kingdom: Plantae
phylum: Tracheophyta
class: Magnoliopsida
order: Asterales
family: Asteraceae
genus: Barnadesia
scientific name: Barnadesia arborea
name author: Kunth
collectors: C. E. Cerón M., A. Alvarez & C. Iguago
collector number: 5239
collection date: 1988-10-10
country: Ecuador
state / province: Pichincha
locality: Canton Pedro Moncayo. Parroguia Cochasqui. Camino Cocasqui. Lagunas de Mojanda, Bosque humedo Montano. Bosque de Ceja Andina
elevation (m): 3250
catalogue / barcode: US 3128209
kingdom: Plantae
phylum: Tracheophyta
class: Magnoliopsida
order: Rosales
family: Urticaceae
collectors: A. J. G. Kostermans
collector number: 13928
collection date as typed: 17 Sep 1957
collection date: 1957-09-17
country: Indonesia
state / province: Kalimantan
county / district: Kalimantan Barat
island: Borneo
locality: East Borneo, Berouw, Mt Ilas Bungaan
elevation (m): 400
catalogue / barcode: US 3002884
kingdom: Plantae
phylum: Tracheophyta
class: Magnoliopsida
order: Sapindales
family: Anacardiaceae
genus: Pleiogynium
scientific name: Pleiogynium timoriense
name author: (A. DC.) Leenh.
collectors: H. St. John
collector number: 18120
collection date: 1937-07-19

━━━━

[WRITTEN PROBLEM]
Rewrite all of the data above, changing each "collectors" to "collected by" and keeping everything else the same.

[RESULT OF THIS EXERCISE]
kingdom: Plantae
phylum: Tracheophyta
class: Magnoliopsida
order: Asterales
family: Asteraceae
genus: Barnadesia
scientific name: Barnadesia arborea
name author: Kunth
collected by: C. E. Cerón M., A. Alvarez & C. Iguago
collector number: 5239
collection date: 1988-10-10
country: Ecuador
state / province: Pichincha
locality: Canton Pedro Moncayo. Parroguia Cochasqui. Camino Cocasqui. Lagunas de Mojanda, Bosque humedo Montano. Bosque de Ceja Andina
elevation (m): 3250
catalogue / barcode: US 3128209
kingdom: Plantae
phylum: Tracheophyta
class: Magnoliopsida
order: Rosales
family: Urticaceae
collected by: A. J. G. Kostermans
collector number: 13928
collection date as typed: 17 Sep 1957
collection date: 1957-09-17
country: Indonesia
state / province: Kalimantan
county / district: Kalimantan Barat
island: Borneo
locality: East Borneo, Berouw, Mt Ilas Bungaan
elevation (m): 400
catalogue / barcode: US 3002884
kingdom: Plantae
phylum: Tracheophyta
class: Magnoliopsida
order: Sapindales
family: Anacardiaceae
genus: Pleiogynium
scientific name: Pleiogynium timoriense
name author: (A. DC.) Leenh.
collected by: H. St. John
collector number: 18120
collection date: 1937-07-19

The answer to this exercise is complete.